> _ページ抜粋_
20 家族内の権威に関する取り決め全体が神から来ているものであることを忘れてはなりません。したがって,神を無視してしまうことはできないはずです。それゆえ,妻は,「主にあってふさわしいこと」であるゆえに夫に服するようにと諭されています。また,子どもたちは親に従順であるようにと助言されていますが,それは「主にあって大いに喜ばれること」であるからです。(コロサイ 3:18,20)つまりこれは,妻に対する夫の権威,また子どもに対する親の権威が相対的なものであるという意味です。信者ではない夫や親にとって,こうした考えは初め快いものではないかもしれません。しかし,実際のところ,これはそうした人たちの益になるのです。それが信者を助けて,いっそう信頼性に富む者,いっそう敬意にあふれた者とならせるからです。

収集したデータ項目
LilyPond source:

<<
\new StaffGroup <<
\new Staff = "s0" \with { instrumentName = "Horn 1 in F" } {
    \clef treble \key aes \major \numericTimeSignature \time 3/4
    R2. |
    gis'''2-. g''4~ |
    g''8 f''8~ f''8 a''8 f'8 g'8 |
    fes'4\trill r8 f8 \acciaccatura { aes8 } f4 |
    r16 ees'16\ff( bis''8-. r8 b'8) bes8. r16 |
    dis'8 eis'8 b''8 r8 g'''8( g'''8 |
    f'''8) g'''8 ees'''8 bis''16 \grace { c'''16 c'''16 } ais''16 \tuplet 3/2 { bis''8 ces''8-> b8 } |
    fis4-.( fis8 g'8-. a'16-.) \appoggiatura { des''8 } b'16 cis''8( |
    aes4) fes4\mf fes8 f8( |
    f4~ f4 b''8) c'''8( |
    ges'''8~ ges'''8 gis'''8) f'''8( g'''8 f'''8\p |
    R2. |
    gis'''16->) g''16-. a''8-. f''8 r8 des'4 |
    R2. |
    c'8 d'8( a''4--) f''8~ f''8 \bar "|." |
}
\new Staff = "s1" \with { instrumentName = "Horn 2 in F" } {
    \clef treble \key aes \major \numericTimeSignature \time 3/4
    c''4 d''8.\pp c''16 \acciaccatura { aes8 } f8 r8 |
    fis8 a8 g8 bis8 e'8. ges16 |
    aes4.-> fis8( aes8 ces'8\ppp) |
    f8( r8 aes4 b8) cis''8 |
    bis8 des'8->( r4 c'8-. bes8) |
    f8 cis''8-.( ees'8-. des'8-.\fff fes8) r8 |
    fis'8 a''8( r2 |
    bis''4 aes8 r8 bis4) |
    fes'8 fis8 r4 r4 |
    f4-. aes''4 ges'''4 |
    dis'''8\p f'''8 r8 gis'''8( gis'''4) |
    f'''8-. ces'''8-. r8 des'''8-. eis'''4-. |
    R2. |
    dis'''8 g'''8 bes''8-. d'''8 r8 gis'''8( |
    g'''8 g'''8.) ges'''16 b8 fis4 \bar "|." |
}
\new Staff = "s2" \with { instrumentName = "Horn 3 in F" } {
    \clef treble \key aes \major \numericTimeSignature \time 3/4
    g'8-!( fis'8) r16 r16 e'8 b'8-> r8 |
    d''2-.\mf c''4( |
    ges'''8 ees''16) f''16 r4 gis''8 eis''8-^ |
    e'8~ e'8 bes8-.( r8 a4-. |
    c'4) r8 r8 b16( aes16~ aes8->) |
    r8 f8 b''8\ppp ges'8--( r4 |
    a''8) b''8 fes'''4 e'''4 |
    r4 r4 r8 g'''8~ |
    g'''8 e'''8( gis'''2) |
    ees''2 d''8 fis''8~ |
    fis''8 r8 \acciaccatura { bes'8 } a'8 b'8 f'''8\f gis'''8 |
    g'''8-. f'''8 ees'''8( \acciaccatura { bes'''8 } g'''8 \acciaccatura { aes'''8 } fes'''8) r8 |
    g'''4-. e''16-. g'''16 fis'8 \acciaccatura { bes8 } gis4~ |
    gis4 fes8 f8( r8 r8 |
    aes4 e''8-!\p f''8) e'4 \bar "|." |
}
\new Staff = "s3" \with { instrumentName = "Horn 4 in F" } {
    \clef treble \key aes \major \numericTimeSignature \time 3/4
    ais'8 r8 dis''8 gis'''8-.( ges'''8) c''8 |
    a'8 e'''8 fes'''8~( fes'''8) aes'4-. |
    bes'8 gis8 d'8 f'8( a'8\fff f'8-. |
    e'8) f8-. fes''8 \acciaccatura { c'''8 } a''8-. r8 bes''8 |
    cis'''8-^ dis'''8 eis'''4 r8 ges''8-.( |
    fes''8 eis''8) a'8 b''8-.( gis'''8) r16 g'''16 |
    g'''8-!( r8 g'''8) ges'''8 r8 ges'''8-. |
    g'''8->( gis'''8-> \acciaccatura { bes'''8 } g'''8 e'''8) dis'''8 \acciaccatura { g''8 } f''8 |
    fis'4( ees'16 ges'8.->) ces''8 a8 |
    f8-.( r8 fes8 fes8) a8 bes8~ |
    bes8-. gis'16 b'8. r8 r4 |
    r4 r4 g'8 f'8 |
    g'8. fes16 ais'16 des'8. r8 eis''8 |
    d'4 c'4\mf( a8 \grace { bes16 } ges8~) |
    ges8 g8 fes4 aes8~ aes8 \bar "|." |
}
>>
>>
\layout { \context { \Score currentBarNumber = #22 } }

> _課題内容_
ページ抜粋によれば、夫や親の権威が相対的なものだという考えは、信者ではない夫や親にとってなぜ益になるのか。1〜3文で説明せよ。

> _期待される解答_
その考えが信者を助けるからである。信者はいっそう信頼性に富む者、いっそう敬意にあふれた者になる。